Mayo Nissen

Design, etc

A situated urban display on a Helsinki street, with a map of the area

Urbanflow

Urbanflow is an interactive information service for urban screens, designed initially for the context of Helsinki, where a set of large interactive touchscreens had been installed across the city center, and promptly used to display primarily non-interactive advertising content, and a static map. It was created in 2010/11, as a collaboration between Urbanscale and Nordkapp.

We started with a simple, even obvious question: what might cities do with such situated screens that would be generate value for itself, its citizens and visitors, given the wealth of information it has available? Urbanflow began with the underlying belief that a screen of this type, in this context, requires a different interaction model than one based on "apps", transposed directly from smartphones and tablets. It was a manifestation of Urbanscale's philosophy that whether municipal, commercial or citizen-generated, data only becomes understandable and usefully actionable only when it’s been designed: when it’s been couched in carefully-considered cartography, iconography, typography and language.

A situated urban display on a Helsinki street, with people walking past.
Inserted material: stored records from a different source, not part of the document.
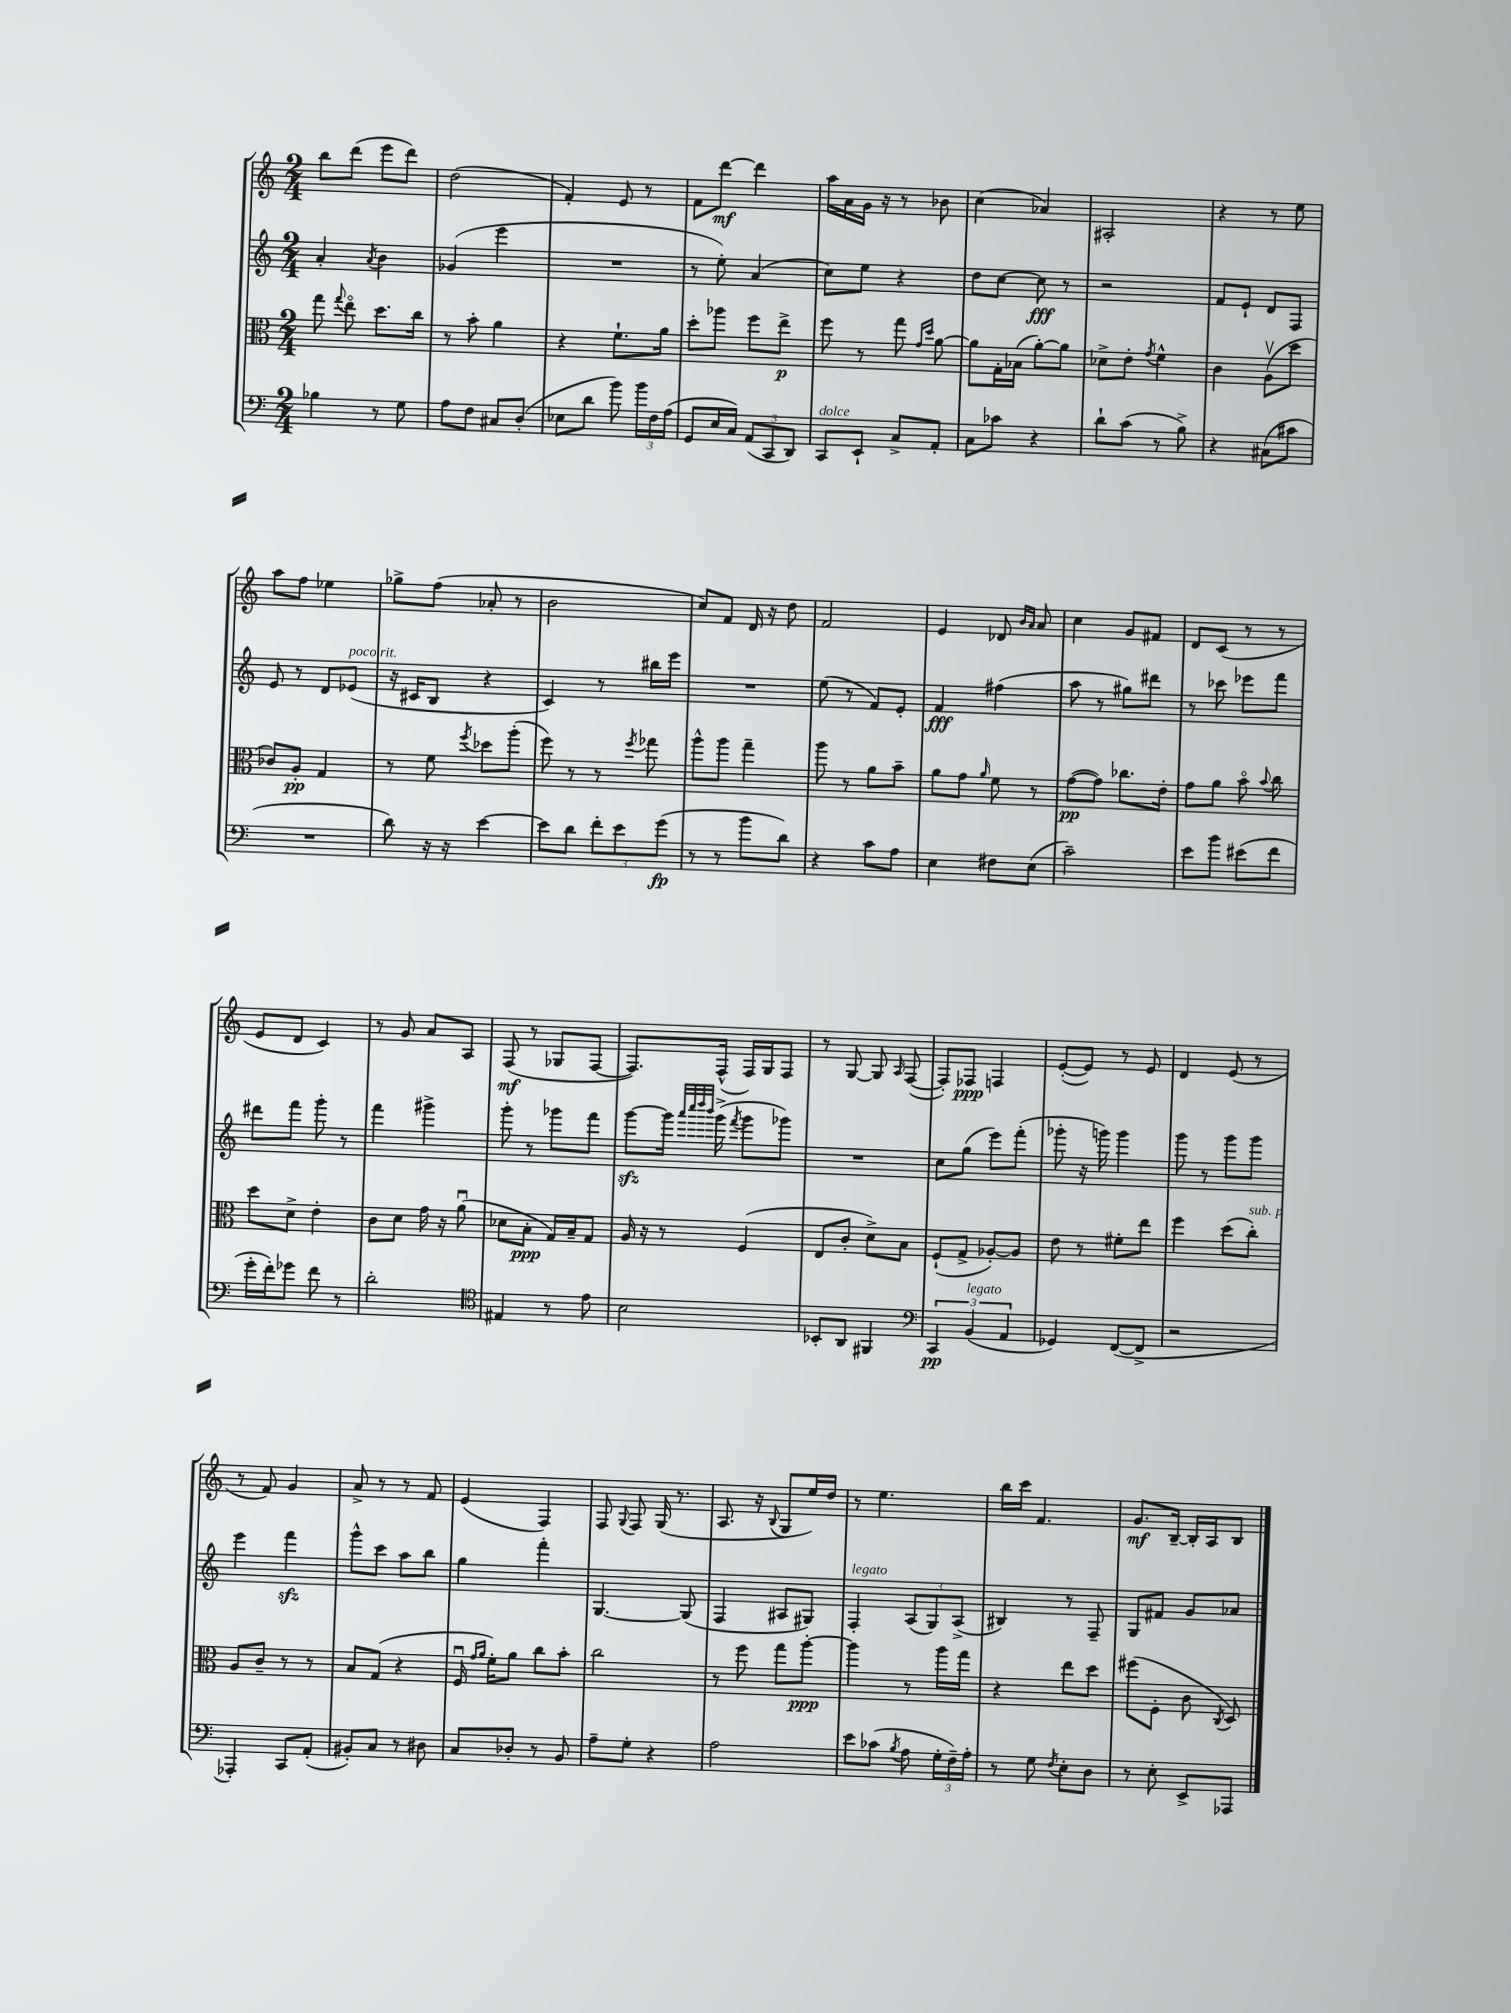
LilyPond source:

<<
\new StaffGroup <<
\new Staff = "s0" {
    \clef treble \key c \major \numericTimeSignature \time 2/4
    \autoBeamOff b''8[ d'''8]( e'''8[ d'''8]) |
    d''2( |
    f'4-.) e'8 r8 |
    f'8[ d'''8]~\mf d'''4 |
    a''16[ a'16 g'16] r16 r8 bes'8 |
    c''4( aes'4) |
    ais2-. |
    r4 r8 e''8 |
    a''8[ f''8] ees''4 |
    ges''8[-> f''8]( aes'8-. r8 |
    b'2 |
    c''8[) f'8] d'16 r16 d''8 |
    f'2 |
    e'4 des'8 \grace { b'16[ a'16] } a'8 |
    c''4 g'8[ fis'8] |
    d'8[ c'8]( r8 r8 |
    e'8[ d'8] c'4) |
    r8 g'8 a'8[ a8] |
    f8\mf( r8 ges8[ f8]~ |
    f8.[) f16]-^( f16[) g16 f8] |
    r8 g8~ g8 \grace { a16 } f8~( |
    f8[-.) fes8]\ppp f4 |
    e'8[~-.( e'8]) r8 e'8 |
    d'4 e'8( r8 |
    r8 f'8) g'4 |
    a'8-> r8 r8 f'8 |
    e'4( f4) |
    f8 \appoggiatura { g8 } f8 g16( r8. |
    a8. r16 \appoggiatura { b8 } g8[ e''16) d''16] |
    r8 e''4. |
    b''16[ c'''16] f'4. |
    g'8.[\mf b16]~-- b16[-. a16 b8] \bar "|." |
}
\new Staff = "s1" {
    \clef treble \key c \major \numericTimeSignature \time 2/4
    \autoBeamOff a'4-. \acciaccatura { a'8 } b'4 |
    ges'4( e'''4 |
    R2 |
    r8 e''8-.) a'4( |
    c''8[) e''8] r4 |
    d''8[ c''8]~ c''8\fff r8 |
    r2 |
    f'8[ e'8]-! d'8[ f8] |
    e'8 r8 d'8[ ees'8]^\markup { \italic "poco rit." }( |
    r16 cis'16[ b8] r4 |
    c'4) r8 bis''16[ e'''16] |
    R2 |
    e''8( r8 f'8[) e'8]-. |
    f'4\fff fis''4( |
    a''8 r8 gis''8[) dis'''8] |
    r8 ces'''8 ees'''8[ f'''8] |
    dis'''8[ f'''8] g'''8-. r8 |
    f'''4 gis'''4-> |
    g'''8-. r8 ges'''8[ f'''8] |
    g'''8[~\sfz g'''16] \grace { a'''32[ c''''32 d''''32 b'''32] } g'''16->( \acciaccatura { f'''8 } g'''8[ ges'''8]) |
    R2 |
    c''8[ g''8]( e'''8[) f'''8]-.( |
    ges'''8-. r16 g'''16) g'''4 |
    g'''8 r8 g'''8[ g'''8] |
    e'''4 f'''4\sfz |
    g'''8[-^ c'''8] a''8[ b''8] |
    g''4 f'''4-. |
    g4.~ g8( |
    f4 ais8[ gis8]) |
    f4-.^\markup { \italic "legato" } \tuplet 3/2 { a8[( g8) a8]->( } |
    bis4) r8 f8-- |
    g8[ fis'8] g'8[ aes'8] \bar "|." |
}
\new Staff = "s2" {
    \clef alto \key c \major \numericTimeSignature \time 2/4
    \autoBeamOff g''8 \appoggiatura { g''8 } e''8\flageolet d''8.[ c''16] |
    r8 b'8-. a'4 |
    r4 f'8.[-! a'16] |
    d''8[-. aes''8] f''8[ e''8]->\p |
    f''8 r8 g''8 \grace { g'16[ d''16] } a'8~ |
    a'8[ g16-. bes16]( a'8[~-.) a'8] |
    des'8[-> e'8]-. \acciaccatura { g'8 } f'4-^ |
    c'4 a8[\upbow( d''8] |
    ces'8[) a8]-.\pp g4 |
    r8 f'8 \acciaccatura { f''8 } des''8[ a''8]-.( |
    f''8) r8 r8 \acciaccatura { f''8 } ges''8 |
    a''8[-^ a''8] g''4-- |
    a''8 r8 a'8[ b'8]-- |
    a'8[ g'8] \grace { a'16 } f'8 r8 |
    g'8[~\pp( g'8]) ces''8.[ e'16]-. |
    g'8[ a'8] b'8\flageolet \appoggiatura { b'8 } c''8 |
    d''8[ d'8]-> e'4-. |
    c'8[ d'8] g'16 r16 a'8\downbow( |
    des'8[ b8]-.\ppp g16[) b16-- g8] |
    a16 r16 r8 f4( |
    e8[ c'8]-. d'8[->) b8] |
    f8[-!( g8]-> aes8[~-.) aes8] |
    e'8 r8 fis'8[-. e''8] |
    f''4 d''8[( c''8]-.^\markup { \italic "sub. p" }) |
    a8[ c'8]-- r8 r8 |
    b8[ g8]( r4 |
    f16\downbow \grace { g'16[ a'16] } f'16[-.) a'8] c''8[ b'8]-. |
    c''2 |
    r8 f''8 g''8[ a''8]~-.\ppp |
    a''4 r8 a''16[ g''16] |
    r4 e''8[ d''8] |
    fis''8[( f8]-. c'8 \acciaccatura { c8 } d8) \bar "|." |
}
\new Staff = "s3" {
    \clef bass \key c \major \numericTimeSignature \time 2/4
    \autoBeamOff bes4 r8 g8 |
    a8[ f8] cis8[ d8]-.( |
    ees8[ d'8] b'8) \tuplet 3/2 { b'16[ f16 a16]( } |
    g,8[ e16 c16]) \tuplet 3/2 { a,8[( c,8 d,8]) } |
    c,8[^\markup { \italic "dolce" } e,8]-! c8[-> a,8]-. |
    c8[ ces'8] r4 |
    d'8[-! c'8]( r8 b8->) |
    r4 cis8[( cis'8] |
    R2 |
    d'8) r16 r16 e'4~ |
    e'8[ d'8] \tuplet 3/2 { f'8[-. e'8 g'8]\fp( } |
    r8 r8 b'8[ d'8]) |
    r4 c'8[ a8] |
    e4 fis8[ e8]( |
    c'2--) |
    e'8[ b'8] eis'8[( f'8] |
    g'16[-. f'16-.) ges'8] f'8 r8 |
    d'2-. |
    \clef tenor eis4 r8 e'8 |
    b2 |
    bes,8[-. a,8] fis,4 |
    \clef bass \tuplet 3/2 { c,4\pp b,4^\markup { \italic "legato" }( a,4 } |
    ges,4) f,8[~( f,8]-> |
    r2 |
    aes,,4-.) c,8[ a,8]-.( |
    bis,8[-.) c8] r8 dis8 |
    c8[ des8]-. r8 b,8 |
    a8[-- g8]-. r4 |
    a2 |
    e'8[ ces'8]( \acciaccatura { b8 } a8 \tuplet 3/2 { g16[-. f16--) a16]-. } |
    r8 g8 \acciaccatura { f8 } e8[-. d8] |
    r8 e8-. e,8[-> aes,,8] \bar "|." |
}
>>
>>
\layout { \context { \Score \remove "Bar_number_engraver" } }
A map is shown on the screen, with a search field and on-screen keyboard overlaid in the bottom half of the screen.
The entire map is interactive, with search layered on top
A map of part of downtown Helsinki, with subway and tram routes marked with colored lines. Nearby stops indicate walking distance from the current location, as well as real-time data on upcoming departures. A radius marked as a 5 minute walk is centered on the you-are-here marker.
Transit data is a first-class citizen of the Urbanflow experience, always displayed with an understanding of context.
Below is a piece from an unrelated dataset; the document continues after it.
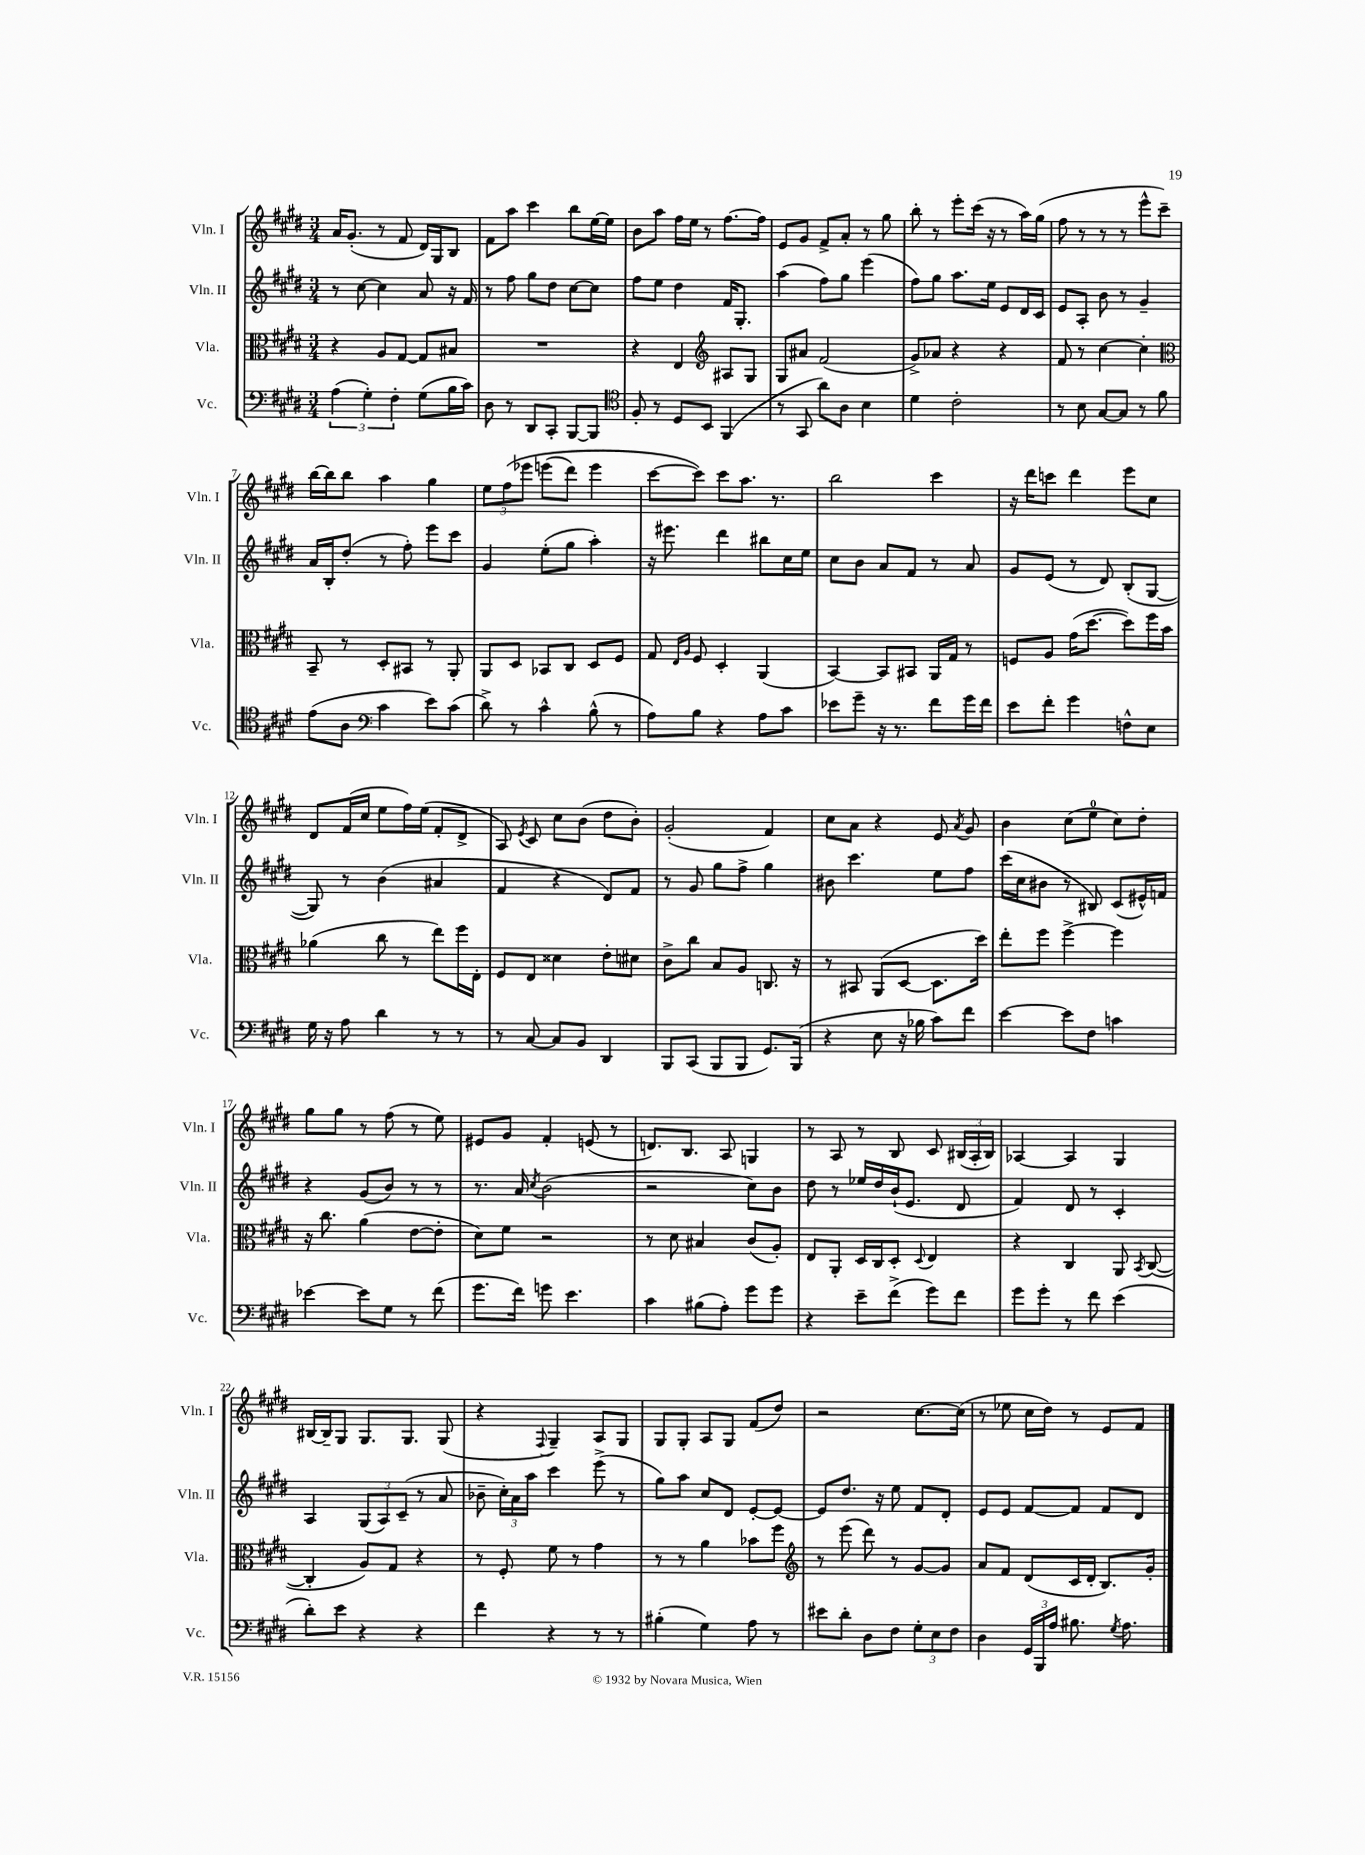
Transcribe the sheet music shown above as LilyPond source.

In Urbanflow, we brought that craft to bear on a number of map-based functions. These are things that we thought ought to be useful for anyone encountering these screens as they move through the city — quite possibly without smartphones and/or local data plans of their own, or as a complement to them, given their very different scale and the fact that they are just... there.

  • Journey planning and wayfinding/wayshowing. The ability to locate and orient yourself in the surrounding environment, then plan or just continue on your way from your current location to any other location, is central to the idea of Urbanflow. The map is designed to be pedestrian- and transit- first, in contrast to many automobile-centric digital maps, and be augmented by real time transit data, displayed through the lens of what matters to you in your current location. Each map, by default, shows a walking radius of 5 minutes centered on the you-are-here marker, and the map itself is "heads up" - in other words, "up" on the map is straight ahead, not north. Urbanflow was first considered in the context of Helsinki, followed by Chicago, so we were also interested in integrating the underground and through-building passageways that provide pedestrians with alternatives to the brutal outdoors during the winter months in those cities. The design choices made on the cartography itself are heavily influenced by the work of City ID and their partners' Legible City work, first in Bristol, then in the Legible London system, and more recently with WalkNYC in New York City.
  • Service discovery. You should be able to discover the existence and location of places and services of interest to you, whether that means 24-hour medical care, a shop selling vintage clothing, an exceptional restaurant, a gallery featuring the best local photography, or simply a good place for a long, thoughtful stroll. We envisaged that those listings should be presented together with data such as municipal health-and-cleanliness ratings, user reviews, and opening times for establishments. Tapping on any location renders a walking (or walking and transit) route to that place, together with any key information.
  • Citizen responsiveness. We saw no reason why a public interface of this type shouldn't also allow passers-by to report the existence and severity of faults, breakdowns and damage to municipal services and infrastructure in the vicinity, directly to the bodies empowered to deal with them. Transparency about what issues are already known and their status, are also displayed on the map.
  • Reads on ambient data. We explored what it would mean to have, on the same basemap as journey planning and service discovery, access to carefully considered data visualisations such as traffic, ambient noise levels and air quality, with an eye towards this being an extensible framework.


 

Team

This work was conducted while at Urbanscale with Adam Greenfield and Jeff Kirsch in 2010/2011, together with the wonderful team at Nordkapp led by Sami Niemelä, and with the support of Helsinki's Forum Virium.